What Is a Histogram?

A histogram is a graphical representation that organizes a group of data points into user-specified ranges. Similar in appearance to a bar graph, the histogram condenses a data series into an easily interpreted visual by taking many data points and grouping them into logical ranges or bins.

Key Takeaways

  • A histogram is a bar graph-like representation of data that buckets a range of outcomes into columns along the x-axis.
  • The y-axis represents the number count or percentage of occurrences in the data for each column and can be used to visualize data distributions.
  • In trading, the MACD histogram is used by technical analysts to indicate changes in momentum.

How Histograms Work

Histograms are commonly used in statistics to demonstrate how many of a certain type of variable occurs within a specific range.
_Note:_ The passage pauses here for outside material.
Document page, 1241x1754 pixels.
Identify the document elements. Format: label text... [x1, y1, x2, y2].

For example, a census focused on the demography of a country may use a histogram to show how many people are between the ages of 0 - 10, 11 - 20, 21 - 30, 31 - 40, 41 - 50, etc. This histogram would look similar to the example below.

Histograms can be customized in several ways by the analyst. The first is to change the interval between buckets. In the above example, there are 5 buckets with an interval of ten. This could be changed, for example, to 10 buckets with an interval of 5 instead.
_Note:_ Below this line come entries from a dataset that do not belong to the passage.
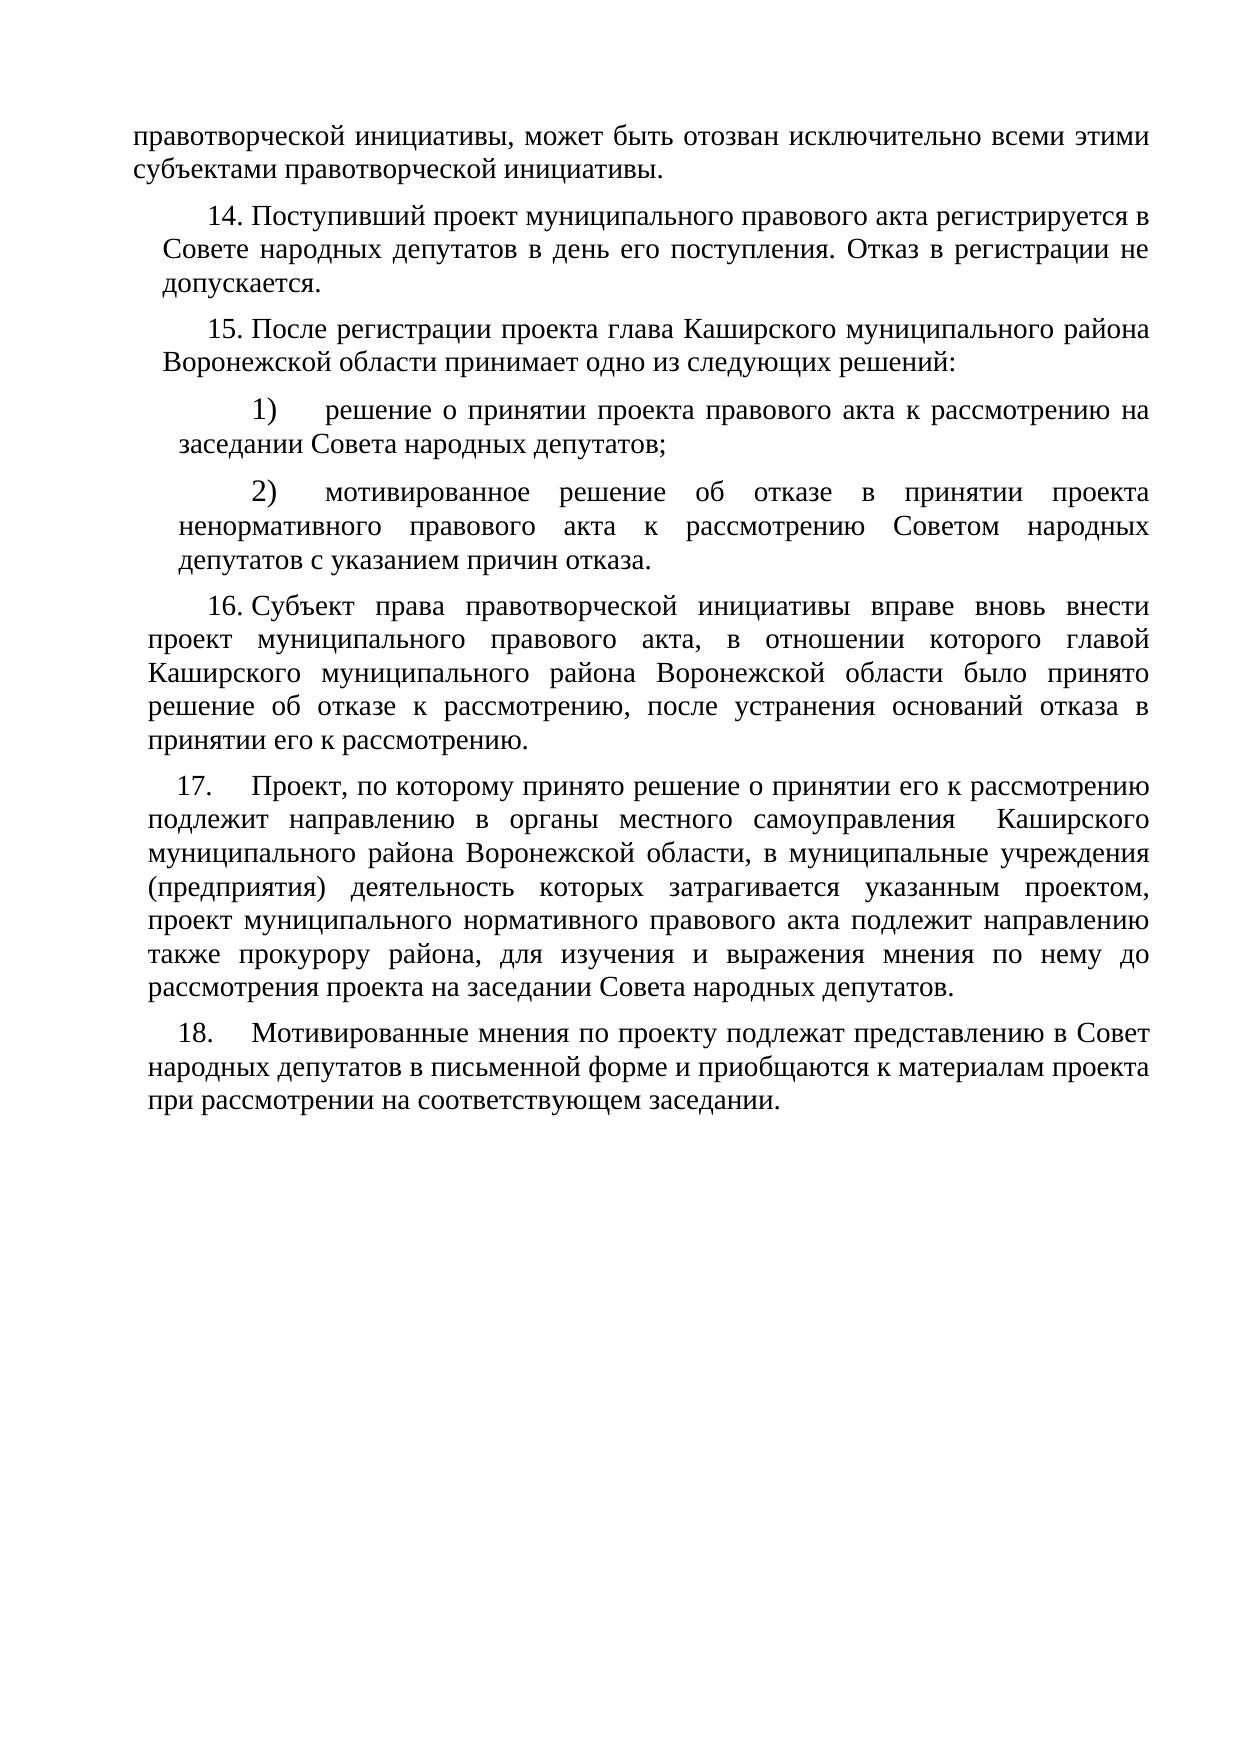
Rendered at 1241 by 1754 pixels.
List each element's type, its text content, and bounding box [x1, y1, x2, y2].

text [133, 118, 1151, 185]
list Проект, по которому принято решение о принятии его к рассмотрению подлежит направлению в органы местного самоуправления Каширского муниципального района Воронежской области, в муниципальные учреждения (предприятия) деятельность которых затрагивается указанным проектом, проект муниципального нормативного правового акта подлежит направлению также прокурору района, для изучения и выражения мнения по нему до рассмотрения проекта на заседании Совета народных депутатов. [148, 768, 1151, 1003]
list Поступивший проект муниципального правового акта регистрируется в Совете народных депутатов в день его поступления. Отказ в регистрации не допускается. [162, 198, 1151, 298]
list Субъект права правотворческой инициативы вправе вновь внести проект муниципального правового акта, в отношении которого главой Каширского муниципального района Воронежской области было принято решение об отказе к рассмотрению, после устранения оснований отказа в принятии его к рассмотрению. [148, 588, 1151, 756]
list Мотивированные мнения по проекту подлежат представлению в Совет народных депутатов в письменной форме и приобщаются к материалам проекта при рассмотрении на соответствующем заседании. [148, 1015, 1151, 1116]
list После регистрации проекта глава Каширского муниципального района Воронежской области принимает одно из следующих решений: [162, 311, 1151, 378]
list решение о принятии проекта правового акта к рассмотрению на заседании Совета народных депутатов; [178, 390, 1151, 460]
list мотивированное решение об отказе в принятии проекта ненормативного правового акта к рассмотрению Советом народных депутатов с указанием причин отказа. [178, 472, 1151, 575]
The other consideration is how to define the y-axis. The most basic label is to use the frequency of occurrences observed in the data, but one could also use percentage of total or density instead.
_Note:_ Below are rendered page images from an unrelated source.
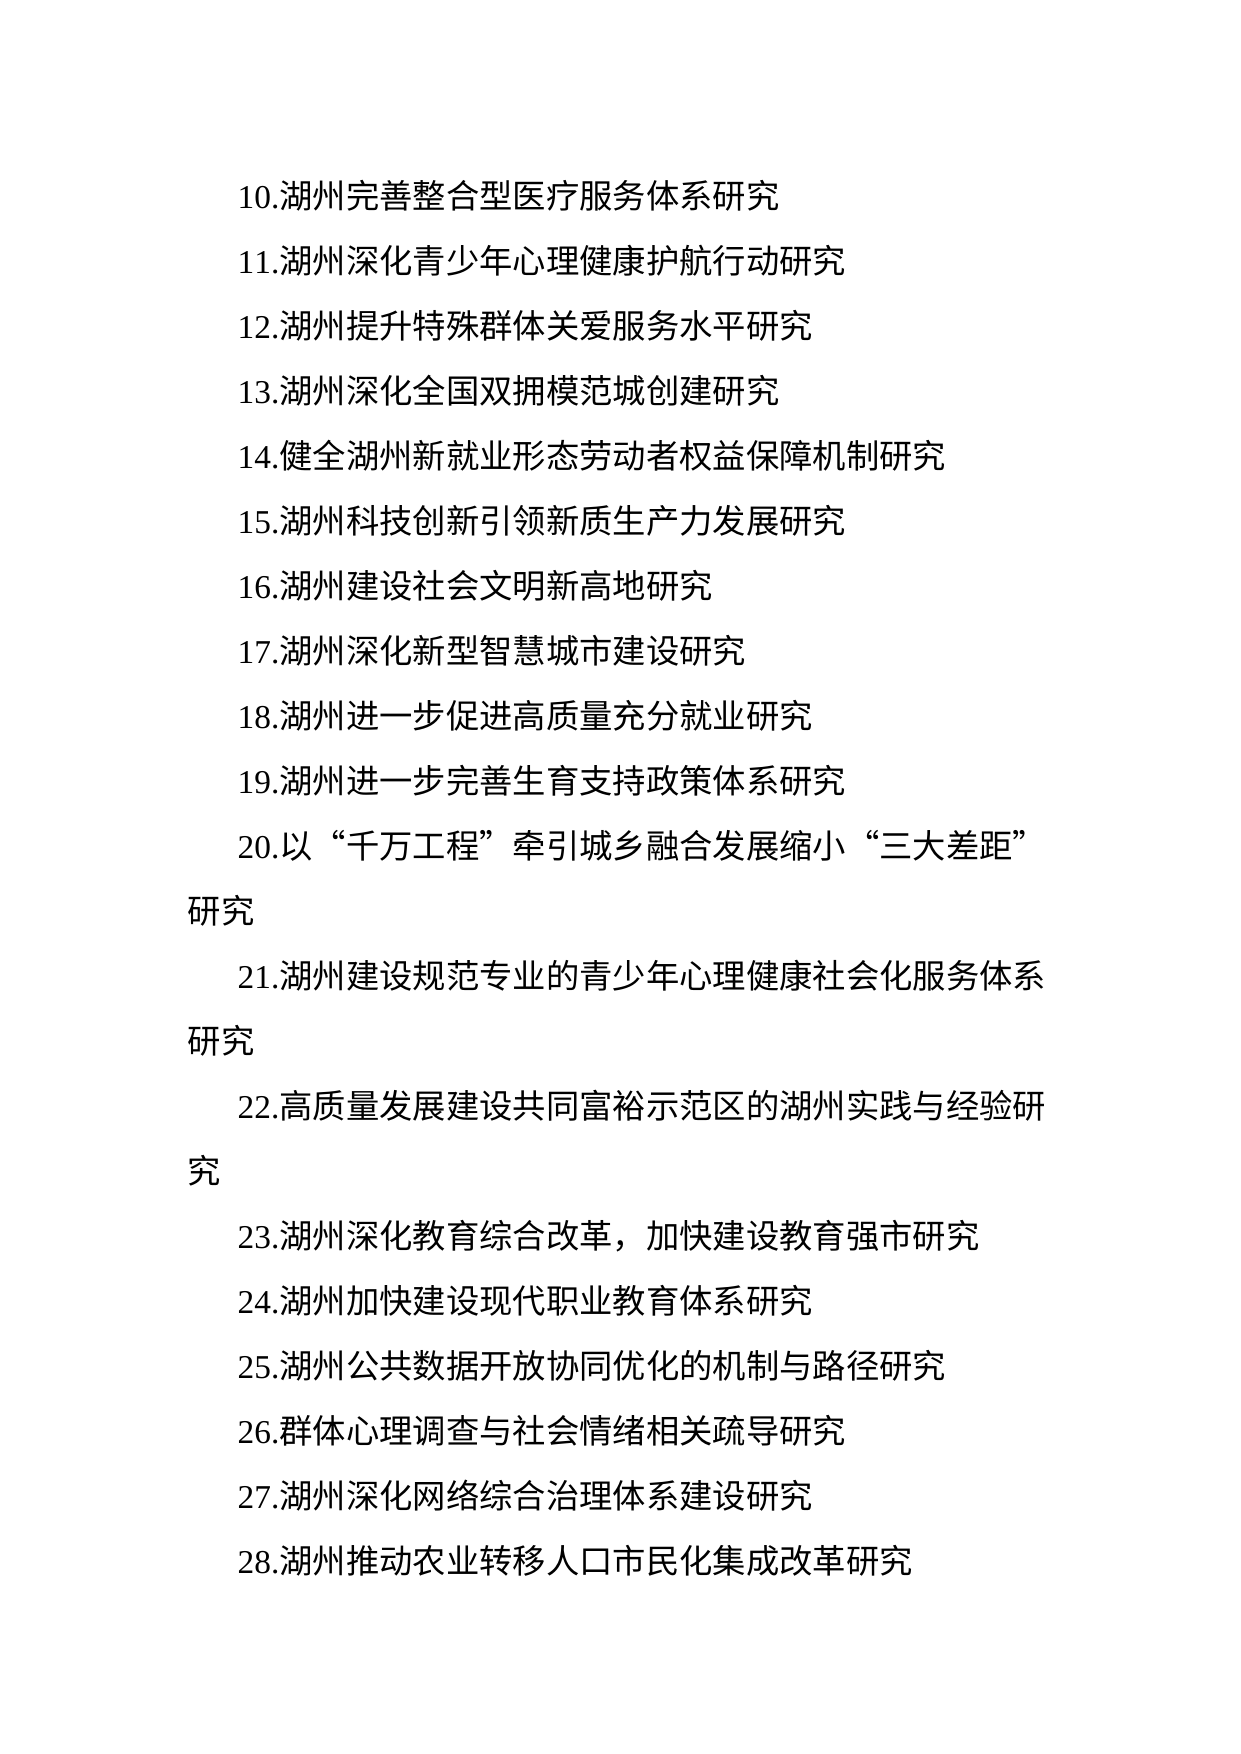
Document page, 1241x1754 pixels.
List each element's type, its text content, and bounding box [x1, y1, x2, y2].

text 22.高质量发展建设共同富裕示范区的湖州实践与经验研究 [187, 1072, 1053, 1202]
text 27.湖州深化网络综合治理体系建设研究 [187, 1462, 1053, 1527]
text 15.湖州科技创新引领新质生产力发展研究 [187, 487, 1053, 552]
text 28.湖州推动农业转移人口市民化集成改革研究 [187, 1527, 1053, 1592]
text 14.健全湖州新就业形态劳动者权益保障机制研究 [187, 422, 1053, 487]
text 13.湖州深化全国双拥模范城创建研究 [187, 357, 1053, 422]
text 10.湖州完善整合型医疗服务体系研究 [187, 162, 1053, 227]
text 23.湖州深化教育综合改革，加快建设教育强市研究 [187, 1202, 1053, 1267]
text 16.湖州建设社会文明新高地研究 [187, 552, 1053, 617]
text 11.湖州深化青少年心理健康护航行动研究 [187, 227, 1053, 292]
text 21.湖州建设规范专业的青少年心理健康社会化服务体系研究 [187, 942, 1053, 1072]
text 12.湖州提升特殊群体关爱服务水平研究 [187, 292, 1053, 357]
text 24.湖州加快建设现代职业教育体系研究 [187, 1267, 1053, 1332]
text 26.群体心理调查与社会情绪相关疏导研究 [187, 1397, 1053, 1462]
text 19.湖州进一步完善生育支持政策体系研究 [187, 747, 1053, 812]
text 17.湖州深化新型智慧城市建设研究 [187, 617, 1053, 682]
text 18.湖州进一步促进高质量充分就业研究 [187, 682, 1053, 747]
text 20.以“千万工程”牵引城乡融合发展缩小“三大差距”研究 [187, 812, 1053, 942]
text 25.湖州公共数据开放协同优化的机制与路径研究 [187, 1332, 1053, 1397]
Image by Julie Bang © Investopedia 2019

Histograms vs. Bar Charts

Both histograms and bar charts provide a visual display using columns, and people often use the terms interchangeably. More technically, a histogram represents the frequency distribution of variables in a data set. On the other hand, a bar graph typically represents a graphical comparison of discrete or categorical variables.

Example: The MACD Histogram   

Technical traders may be familiar with the moving average convergence divergence (MACD) histogram, a popular technical indicator that illustrates the difference between the MACD line and the signal line.

For example, if there is a $5 difference between the two lines, the MACD histogram graphically represents this difference. The MACD histogram is plotted on a chart to make it easy for a trader to determine a specific security’s momentum.

A histogram bar is positive when the MACD line is above the signal line, and negative when the MACD line is below the signal line. An increasing MACD histogram indicates an increase in upward momentum, while a decreasing histogram is used to signal downward momentum.

Image depicting the MACD histogram.

Trading with the MACD Histogram

Traders often overlook the MACD histogram when using this indicator to make trading decisions. A weakness of using the MACD indicator in its traditional sense, when the MACD line crosses over the signal line, is that the trading signal lags price. Because the two lines are moving averages, they do not cross until a price move has already occurred. This means that traders forego a portion of this initial move.

The MACD histogram helps to alleviate this problem by generating earlier entry signals. Traders can track the length of the histogram bars as they move away from the zero line. The indicator generates a trading signal when a histogram bar is shorter in length than the preceding bar. Once the smaller histogram bar completes, traders open a position in the direction of the histogram’s decline.

Other technical indicators should be used in conjunction with the MACD histogram to increase the signal’s reliability. Moreover, traders should place a stop-loss order to close the trade if the security’s price does not move as anticipated.